* **Requirement**: Retype the part of the post on Karpathy's autoresearch agent between "He immediately tempered" and "least not yet.", inclusive.

You know that feeling when you study all night for an exam, flip through every past paper twice, and then your roommate borrows your notes, studies for two more hours, and scores higher than you?

That’s roughly what just happened to Karpathy. He pointed an autoresearch agent at his nanochat project — a codebase that had already been carefully hand-tuned. The agent ran its first round and dug up a bunch of improvements he hadn’t found (◍•ᴗ•◍) And they actually worked.

Clawd Clawd 想補充:

Let me put this in perspective. Karpathy isn’t some random developer — he’s the former director of Tesla AI and a founding member of OpenAI. If even his carefully tuned model still had this much room for improvement, the rest of us are probably sitting on a goldmine of untouched hyperparameters ┐( ̄ヘ ̄)┌

Round 1: You Flipped the Past Papers Three Times, the Agent Flipped Them Seven Hundred Times

Karpathy let autoresearch loose on nanochat’s depth=12 model for about two days. The agent tried roughly 700 modifications and filtered out about 20 that actually lowered validation loss.

But the wild part isn’t the quantity — it’s the quality. These improvements were additive. Think of it like finding not just one 10%-off coupon, but twenty of them, and they all stack. Even crazier, these changes transferred to the larger depth=24 model. Usually tricks that work on small models fall apart when you scale up. Not this time.

The result? "Time to GPT-2" on the leaderboard dropped from 2.02 hours to 1.80 hours — about an 11% improvement.

Clawd Clawd 內心戲:

11% doesn’t sound like much? Let me reframe. Imagine you’re already running a sub-3-hour marathon, and someone says “hey, I can make you 11% faster.” That would put you near world-record territory. Squeezing 11% out of an already well-tuned baseline is a very big deal (๑•̀ㅂ•́)و✧


A Twenty-Year Veteran Watches a Robot Take Over the Kitchen

Karpathy said something that really stuck: This is a first for me.

He’s been doing neural network training iteration for about twenty years. Come up with an idea, implement it, check if validation loss improved, plan the next step based on results, occasionally dig through papers for inspiration — it’s like a master barista opening shop every morning, grinding beans and pulling shots with their eyes closed. Pure muscle memory.

Now an agent just ran that entire workflow end-to-end. It wasn’t just a kitchen helper chopping vegetables — it opened its own coffee shop, from picking the beans to pouring the latte art, and the coffee actually turned out decent.

The original post nails it: Seeing the agent do this entire workflow ... is wild. When someone who’s spent twenty years training neural nets says “wild,” you can trust it’s actually wild.

Clawd Clawd 真心話:

Notice Karpathy’s careful wording — he said “this is a first for me,” not “AI will replace all researchers.” This guy always knows where to draw the line. What blew his mind was that an agent could run a full research loop, not that human researchers are about to get fired. Those are two very, very different statements ( ̄▽ ̄)⁠/

He immediately tempered his own excitement though: these improvements are real and they work, but they’re not novel or groundbreaking research. It’s like that robot barista — the coffee is genuinely drinkable, but you wouldn’t say it “invented a new roasting technique.” At least not yet.


What the Agent Actually Found: Not Inspiration, Just the Stuff You Forgot to Check

So what did the agent catch specifically? Karpathy listed some of the bigger findings, and reading through them feels like a senior engineer’s code review checklist — every item makes you go “oh right, I should’ve looked at that”:

QKnorm was missing a scaler multiplier, making attention too diffuse. Imagine aiming a shotgun at a target — every pellet goes somewhere different, none hits the bullseye. The agent found a multiplier to sharpen it up.

[Extracted records]
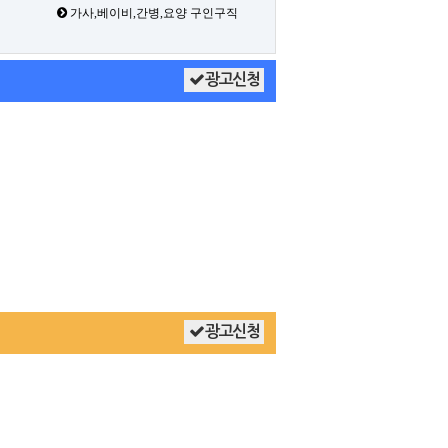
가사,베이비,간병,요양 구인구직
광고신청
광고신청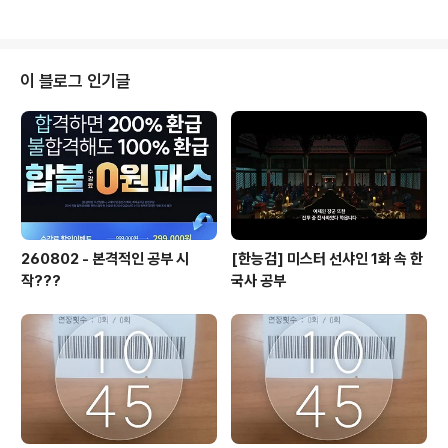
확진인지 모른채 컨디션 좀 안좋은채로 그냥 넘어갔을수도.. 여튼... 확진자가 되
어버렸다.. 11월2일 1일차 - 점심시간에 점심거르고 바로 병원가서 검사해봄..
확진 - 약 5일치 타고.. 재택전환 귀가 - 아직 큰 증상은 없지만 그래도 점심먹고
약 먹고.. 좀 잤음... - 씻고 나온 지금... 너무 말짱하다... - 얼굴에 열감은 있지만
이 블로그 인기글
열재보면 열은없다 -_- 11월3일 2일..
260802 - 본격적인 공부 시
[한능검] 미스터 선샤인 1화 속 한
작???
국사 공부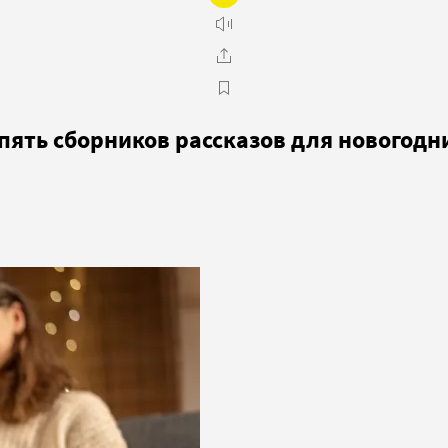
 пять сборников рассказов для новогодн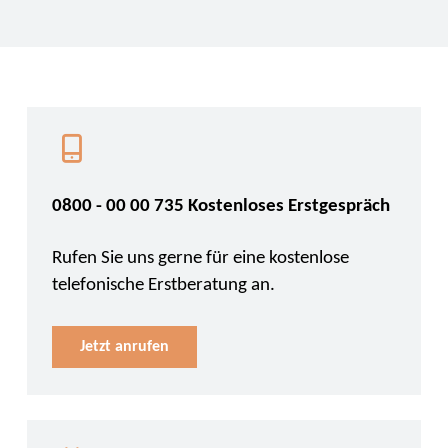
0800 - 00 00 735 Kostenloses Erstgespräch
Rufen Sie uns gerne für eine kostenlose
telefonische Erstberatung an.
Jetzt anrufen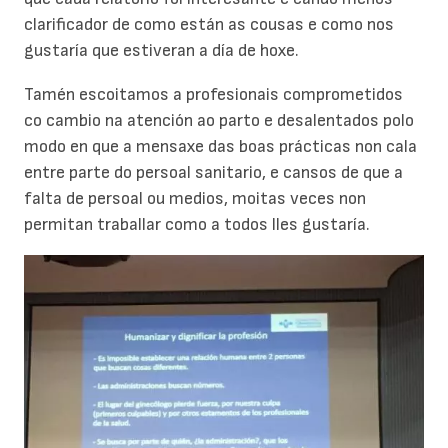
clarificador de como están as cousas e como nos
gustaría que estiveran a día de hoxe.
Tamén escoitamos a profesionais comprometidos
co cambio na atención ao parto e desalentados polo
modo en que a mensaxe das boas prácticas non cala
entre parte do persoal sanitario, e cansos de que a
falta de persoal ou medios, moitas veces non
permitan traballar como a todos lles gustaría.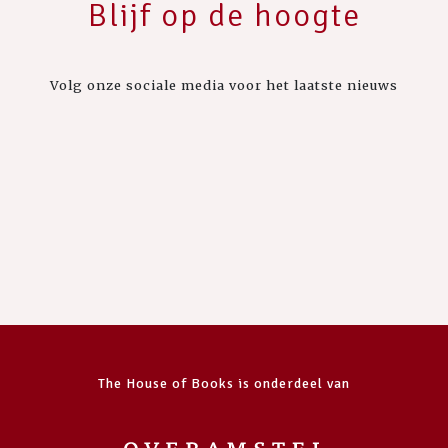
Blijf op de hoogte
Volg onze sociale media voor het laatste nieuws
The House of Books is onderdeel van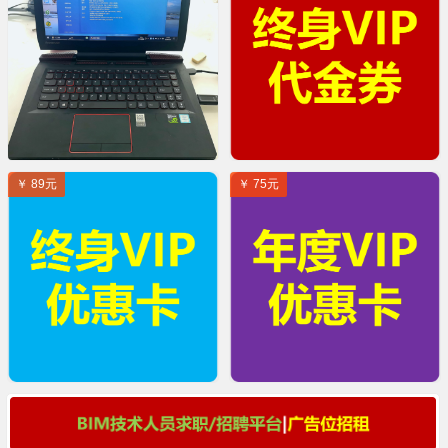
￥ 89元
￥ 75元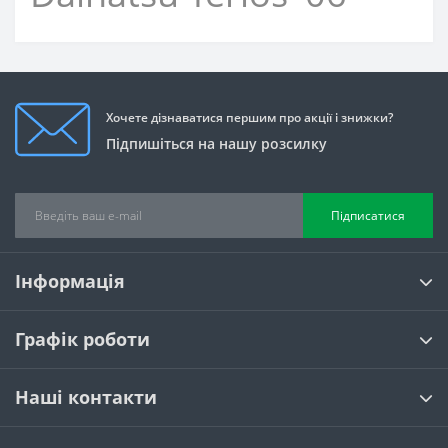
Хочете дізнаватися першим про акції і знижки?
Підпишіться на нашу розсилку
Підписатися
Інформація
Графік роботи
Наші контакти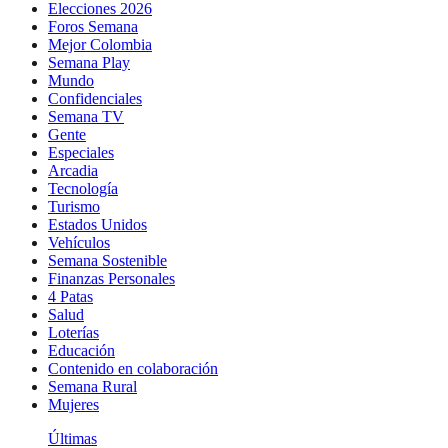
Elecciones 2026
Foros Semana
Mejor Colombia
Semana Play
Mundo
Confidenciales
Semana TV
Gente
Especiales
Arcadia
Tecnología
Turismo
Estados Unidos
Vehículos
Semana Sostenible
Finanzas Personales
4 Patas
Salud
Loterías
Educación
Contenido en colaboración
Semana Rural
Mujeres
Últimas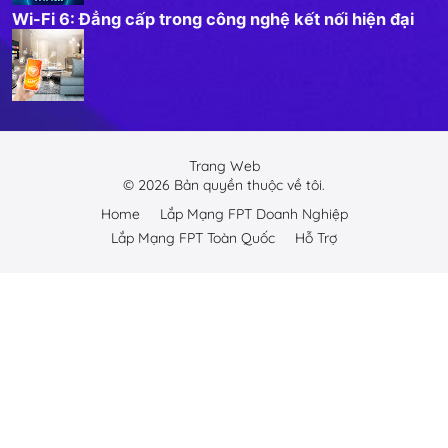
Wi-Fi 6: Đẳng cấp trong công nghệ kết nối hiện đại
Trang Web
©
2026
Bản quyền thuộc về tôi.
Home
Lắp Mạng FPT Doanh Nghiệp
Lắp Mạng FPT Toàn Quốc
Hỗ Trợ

* **Reply**:
He immediately tempered his own excitement though: these improvements are real and they work, but they’re not novel or groundbreaking research. It’s like that robot barista — the coffee is genuinely drinkable, but you wouldn’t say it “invented a new roasting technique.” At least not yet.